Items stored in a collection

_ _ _

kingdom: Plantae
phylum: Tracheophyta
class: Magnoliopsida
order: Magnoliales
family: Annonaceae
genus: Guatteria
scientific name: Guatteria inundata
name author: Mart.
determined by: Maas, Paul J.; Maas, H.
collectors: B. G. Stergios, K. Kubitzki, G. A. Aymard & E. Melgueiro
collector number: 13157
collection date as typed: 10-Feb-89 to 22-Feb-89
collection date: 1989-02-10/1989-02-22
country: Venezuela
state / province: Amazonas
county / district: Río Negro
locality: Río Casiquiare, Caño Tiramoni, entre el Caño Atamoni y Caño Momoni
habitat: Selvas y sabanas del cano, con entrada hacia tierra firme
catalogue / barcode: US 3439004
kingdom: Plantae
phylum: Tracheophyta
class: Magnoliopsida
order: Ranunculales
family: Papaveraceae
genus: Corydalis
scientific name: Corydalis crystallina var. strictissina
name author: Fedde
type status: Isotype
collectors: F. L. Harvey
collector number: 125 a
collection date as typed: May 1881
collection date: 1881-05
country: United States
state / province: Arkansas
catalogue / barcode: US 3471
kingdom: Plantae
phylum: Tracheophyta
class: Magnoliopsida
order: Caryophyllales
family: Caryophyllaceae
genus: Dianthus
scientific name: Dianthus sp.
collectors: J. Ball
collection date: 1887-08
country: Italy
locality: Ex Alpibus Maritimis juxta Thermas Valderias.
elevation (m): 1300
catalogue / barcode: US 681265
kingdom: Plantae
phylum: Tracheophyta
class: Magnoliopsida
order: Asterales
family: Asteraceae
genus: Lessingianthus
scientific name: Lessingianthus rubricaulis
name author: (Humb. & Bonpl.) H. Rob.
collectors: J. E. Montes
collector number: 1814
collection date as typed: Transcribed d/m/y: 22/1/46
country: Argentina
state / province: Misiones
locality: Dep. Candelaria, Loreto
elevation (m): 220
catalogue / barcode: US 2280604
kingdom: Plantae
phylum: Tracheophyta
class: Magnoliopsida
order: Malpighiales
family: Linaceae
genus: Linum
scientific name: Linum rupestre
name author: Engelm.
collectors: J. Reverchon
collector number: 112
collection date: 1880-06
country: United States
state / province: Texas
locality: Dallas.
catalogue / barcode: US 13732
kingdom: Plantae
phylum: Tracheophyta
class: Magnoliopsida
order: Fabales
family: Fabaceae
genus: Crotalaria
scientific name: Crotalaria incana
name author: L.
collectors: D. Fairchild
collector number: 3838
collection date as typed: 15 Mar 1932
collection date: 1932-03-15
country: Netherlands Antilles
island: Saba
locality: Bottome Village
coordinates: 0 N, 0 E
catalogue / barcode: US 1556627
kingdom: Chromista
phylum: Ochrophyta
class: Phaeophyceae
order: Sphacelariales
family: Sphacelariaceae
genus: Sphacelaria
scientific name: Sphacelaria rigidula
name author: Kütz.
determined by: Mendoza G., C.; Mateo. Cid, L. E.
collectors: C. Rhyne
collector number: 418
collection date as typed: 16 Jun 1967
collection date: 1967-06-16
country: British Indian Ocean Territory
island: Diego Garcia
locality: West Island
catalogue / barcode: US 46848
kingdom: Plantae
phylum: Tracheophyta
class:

_ _ _

▸ **Given problem**
Show each line of the data that contains the string "catalogue", copied in full. Case counts when matching.

▸ **Result of the exercise**
catalogue / barcode: US 3439004
catalogue / barcode: US 3471
catalogue / barcode: US 681265
catalogue / barcode: US 2280604
catalogue / barcode: US 13732
catalogue / barcode: US 1556627
catalogue / barcode: US 46848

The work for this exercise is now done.